Question écrite n° 23788 de M. Jean-Pierre Raffarin (Vienne - RI)

publiée dans le JO Sénat du 23/03/2000 - page 1023

M. Jean-Pierre Raffarin attire l'attention de M. le ministre de l'équipement, des transports et du logement sur les préoccupations exprimées par les entreprises du bâtiment. Les conséquences de la tempête de la fin de l'année ont apporté un afflux de commandes qu'il leur est difficile d'honorer dans des délais normaux, en raison notamment, de l'impossibilité de recruter la main-d' oeuvre qualifiée nécessaire. D'autre part, la mise en application de la réduction de la durée légale du travail génère des coûts supplémentaires que les gains de productivité ne peuvent absorber compte tenu de la spécificité de cette profession. Enfin, les hausses de prix des matériaux appliquées par leurs fournisseurs au 1er janvier s'échelonnent de 3 à 10 %. L'ensemble de ces facteurs aura nécessairement une incidence sur le prix de revient des travaux et plus généralement sur le coût de la construction. Que compte faire le Gouvernement pour pallier cette situation ?
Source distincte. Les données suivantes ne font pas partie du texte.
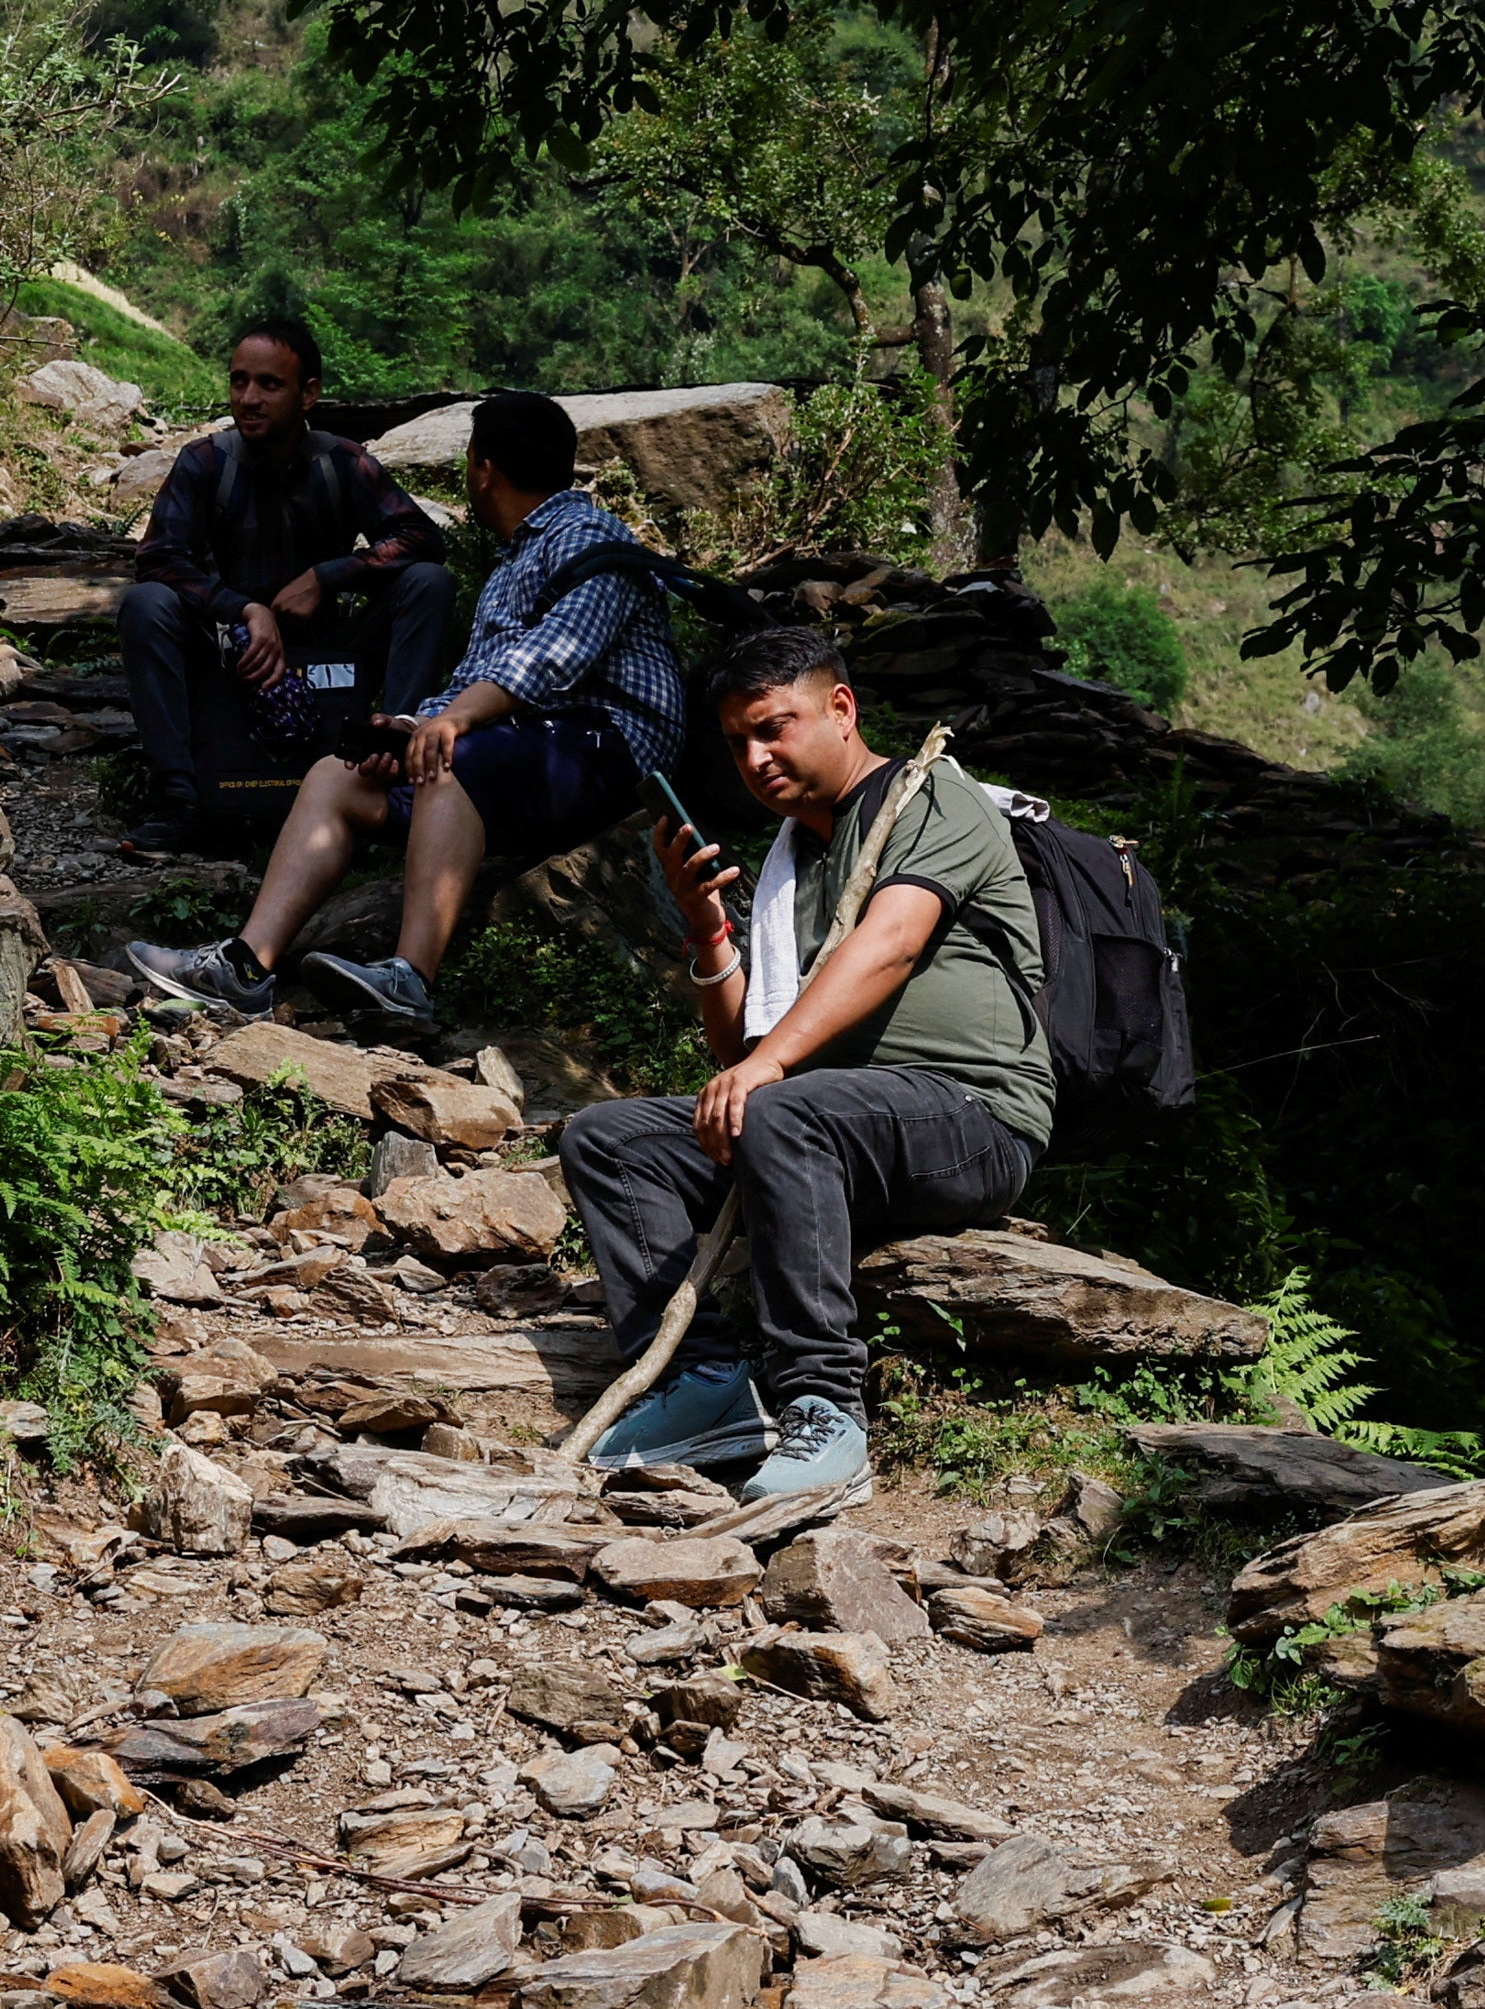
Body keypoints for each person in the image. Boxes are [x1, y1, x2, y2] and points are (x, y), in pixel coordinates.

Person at [556, 619, 1049, 1499]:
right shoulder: (797, 856)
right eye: (738, 739)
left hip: (972, 1114)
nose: (755, 756)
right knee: (610, 1138)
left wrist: (768, 1070)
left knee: (780, 1104)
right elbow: (741, 1047)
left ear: (842, 707)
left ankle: (823, 1404)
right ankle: (705, 1387)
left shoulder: (931, 798)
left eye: (775, 725)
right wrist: (708, 926)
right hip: (830, 1120)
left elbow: (892, 942)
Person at [128, 390, 681, 1037]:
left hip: (609, 751)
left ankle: (410, 980)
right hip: (519, 753)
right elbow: (480, 682)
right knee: (337, 776)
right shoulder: (515, 562)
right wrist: (413, 726)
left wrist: (441, 729)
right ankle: (245, 969)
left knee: (448, 760)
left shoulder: (587, 539)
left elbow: (548, 663)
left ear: (482, 467)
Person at [115, 320, 452, 852]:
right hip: (231, 654)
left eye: (269, 384)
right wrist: (244, 608)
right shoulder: (206, 463)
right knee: (146, 603)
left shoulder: (343, 462)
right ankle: (178, 800)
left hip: (330, 646)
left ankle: (395, 760)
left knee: (428, 583)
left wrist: (328, 574)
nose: (248, 398)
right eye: (238, 381)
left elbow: (420, 538)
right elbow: (159, 558)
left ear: (308, 394)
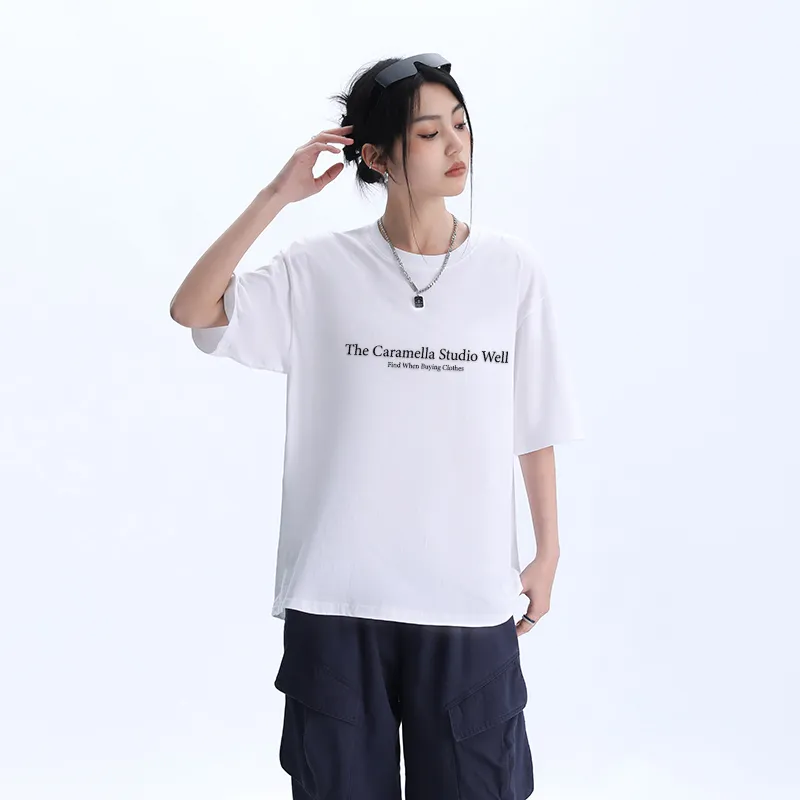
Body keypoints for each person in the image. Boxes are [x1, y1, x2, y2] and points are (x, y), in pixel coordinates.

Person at [170, 53, 584, 800]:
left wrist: (548, 551)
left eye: (460, 125)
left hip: (468, 600)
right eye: (429, 133)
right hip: (338, 601)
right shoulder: (317, 270)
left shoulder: (511, 271)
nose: (456, 145)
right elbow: (193, 308)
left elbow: (535, 421)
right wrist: (275, 197)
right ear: (377, 156)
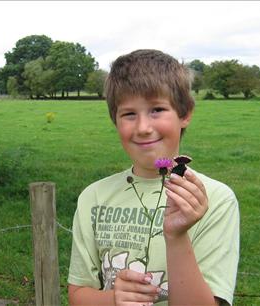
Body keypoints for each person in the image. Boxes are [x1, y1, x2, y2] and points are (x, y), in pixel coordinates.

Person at [68, 49, 239, 306]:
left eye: (157, 109)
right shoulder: (93, 196)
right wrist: (115, 299)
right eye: (129, 114)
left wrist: (177, 236)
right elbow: (78, 295)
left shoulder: (214, 199)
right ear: (115, 120)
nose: (143, 128)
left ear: (185, 114)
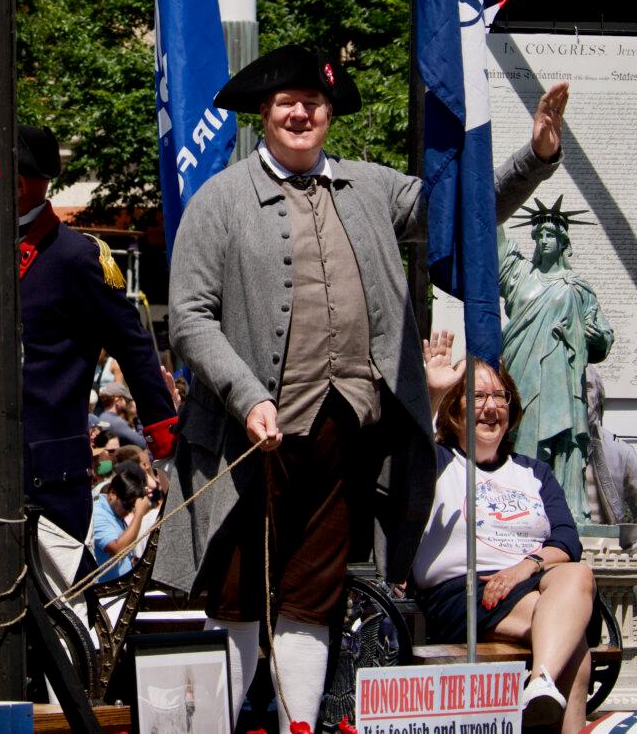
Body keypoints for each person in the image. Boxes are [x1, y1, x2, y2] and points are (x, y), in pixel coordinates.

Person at [155, 43, 567, 733]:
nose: (300, 112)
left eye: (312, 103)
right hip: (248, 439)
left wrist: (533, 156)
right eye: (286, 101)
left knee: (312, 595)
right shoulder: (219, 200)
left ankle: (300, 726)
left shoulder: (372, 188)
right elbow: (190, 319)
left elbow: (460, 217)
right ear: (264, 111)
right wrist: (247, 393)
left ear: (328, 115)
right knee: (237, 594)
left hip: (345, 434)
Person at [15, 124, 178, 600]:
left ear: (34, 182)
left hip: (47, 467)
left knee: (62, 605)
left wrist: (163, 434)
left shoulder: (76, 258)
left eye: (16, 173)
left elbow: (133, 345)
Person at [416, 336, 595, 733]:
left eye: (500, 397)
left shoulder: (534, 473)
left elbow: (567, 540)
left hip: (526, 585)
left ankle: (540, 683)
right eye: (477, 396)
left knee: (577, 575)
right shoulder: (440, 461)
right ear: (455, 409)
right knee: (573, 641)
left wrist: (521, 570)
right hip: (459, 594)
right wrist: (432, 391)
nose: (491, 407)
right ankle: (544, 686)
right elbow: (406, 456)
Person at [498, 198, 614, 524]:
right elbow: (495, 240)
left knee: (562, 442)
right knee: (519, 436)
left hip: (560, 378)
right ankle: (518, 506)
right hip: (521, 372)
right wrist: (492, 194)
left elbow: (603, 336)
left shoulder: (577, 288)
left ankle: (566, 511)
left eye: (550, 235)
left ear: (563, 241)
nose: (543, 241)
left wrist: (594, 336)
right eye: (539, 235)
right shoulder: (519, 275)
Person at [586, 365, 637, 527]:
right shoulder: (544, 450)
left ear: (599, 396)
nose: (579, 395)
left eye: (587, 387)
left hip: (607, 546)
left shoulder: (622, 453)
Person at [92, 461, 153, 582]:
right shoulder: (97, 513)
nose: (130, 510)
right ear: (112, 493)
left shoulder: (113, 510)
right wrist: (139, 513)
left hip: (122, 584)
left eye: (133, 505)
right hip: (106, 593)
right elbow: (117, 549)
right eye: (127, 504)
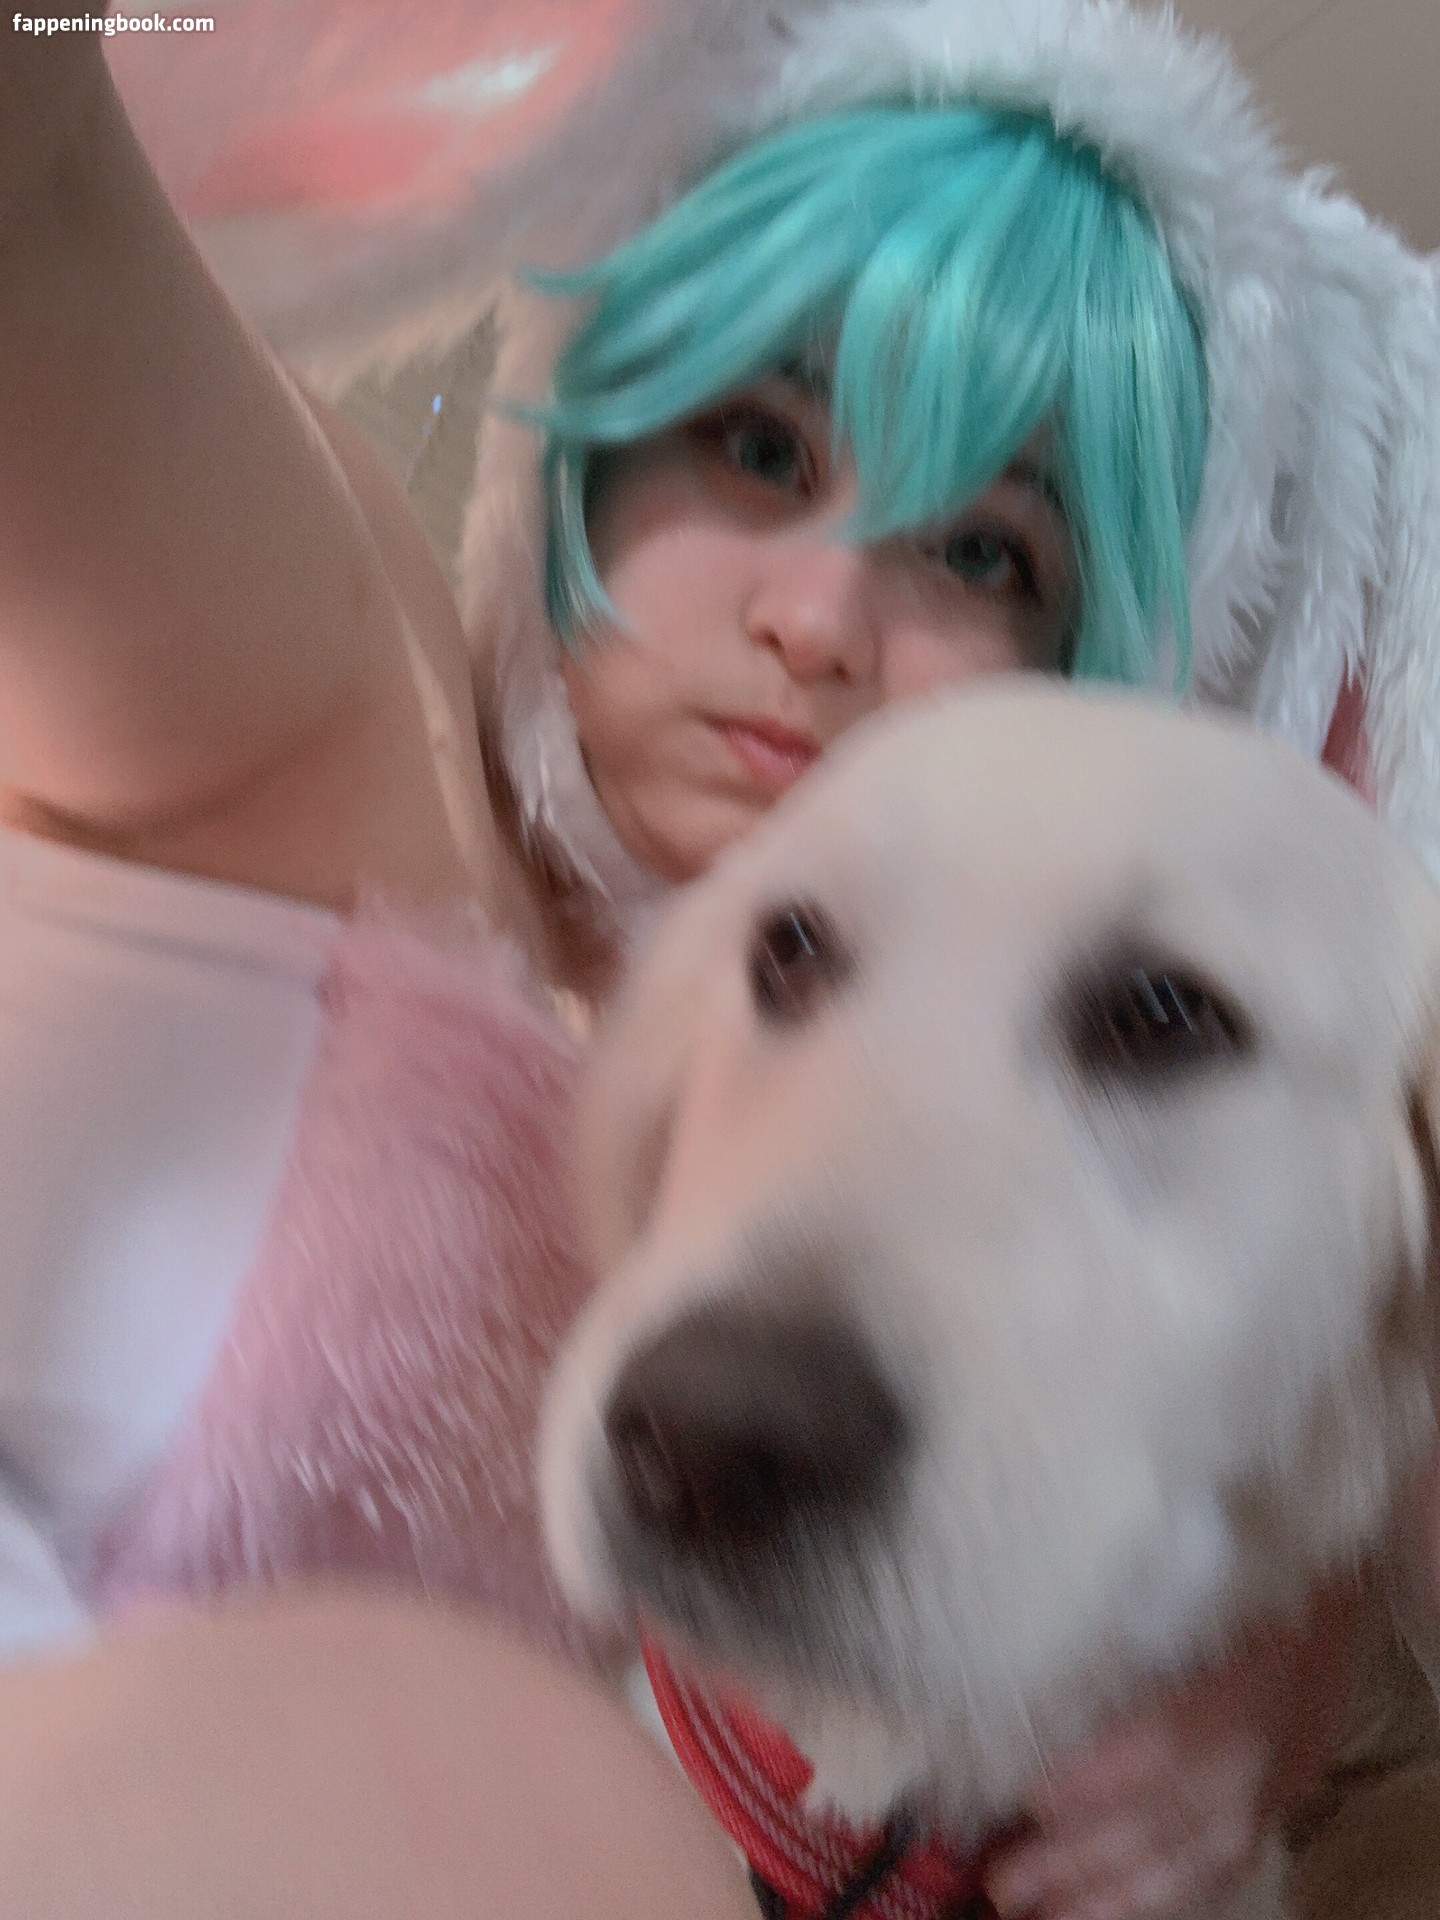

Réponse du ministère : Équipement

publiée dans le JO Sénat du 22/02/2001 - page 671

Réponse. - L'année 1999 a vu la conjonction de plusieurs phénomènes de nature à provoquer une hausse de la demande adressée aux entreprises de bâtiment. Outre la croissance soutenue par l'amélioration de l'environnement macroéconomique général (baisse accéléré du chômage et niveau bas des taux d'intérêt), l'arrivée à échéance du dispositif d'amortissement accéléré, fin 1998, a incité les investisseurs à anticiper leurs dépôts de permis de construire pour bénéficier des derniers effets de la mesure, ce qui s'est traduit par une augmentation des mises en chantier sur l'exercice suivant. La baisse de la TVA (ramenée de 20,6 % à 5,5 %) sur les travaux d'amélioration et d'entretien du logement a également tiré l'activité et les effets de la tempête de fin d'année se sont ajoutés à ce contexte exceptionnellement porteur, qui a permis au secteur du bâtiment d'enregistrer une croissance de 7,1 % en volume, en 1999. Alors que ce secteur avait connu, précédemment, six années de récession, il est ainsi passé en trois ans d'une situation de contraction de ses effectifs à une situation de pénurie de main-d' uvre, notamment qualifiée. Afin de répondre à ces besoins de recrutement, le Gouvernement a engagé une politique d'action concertée en matière d'embauche et de formation des jeunes. Le ministre de l'équipement, des transports et du logement a signé, le 10 mars 2000, un protocole d'accord pour la formation des jeunes dans le bâtiment et les travaux publics avec l'ensemble des partenaires sociaux de ce secteur. En liaison avec les autres ministères concernés, en particulier celui de l'emploi et celui de l'éducation nationale ainsi qu'avec l'ensemble des services déconcentrés, il participe activement à cette campagne d'information destinée à promouvoir les métiers du bâtiment et des travaux publics auprès des jeunes. Quant à la hausse des prix des matériaux, elle est due, en partie, au surcroît de demande adressée aux producteurs de matériaux et elle s'est accélérée récemment en raison de l'augmentation des cours du pétrole. Au sein de l'Observatoire du BTP, structure de concertation avec l'ensemble des professionnels de la filière, le ministère de l'équipement, des transports et du logement a mis en place un dispositif spécifique de suivi des prix. Il a pour but notamment de permettre une large concertation entre professionnels du bâtiment et des travaux publics et fabricants de matériaux, en vue de prévenir des hausses de coûts injustifiées.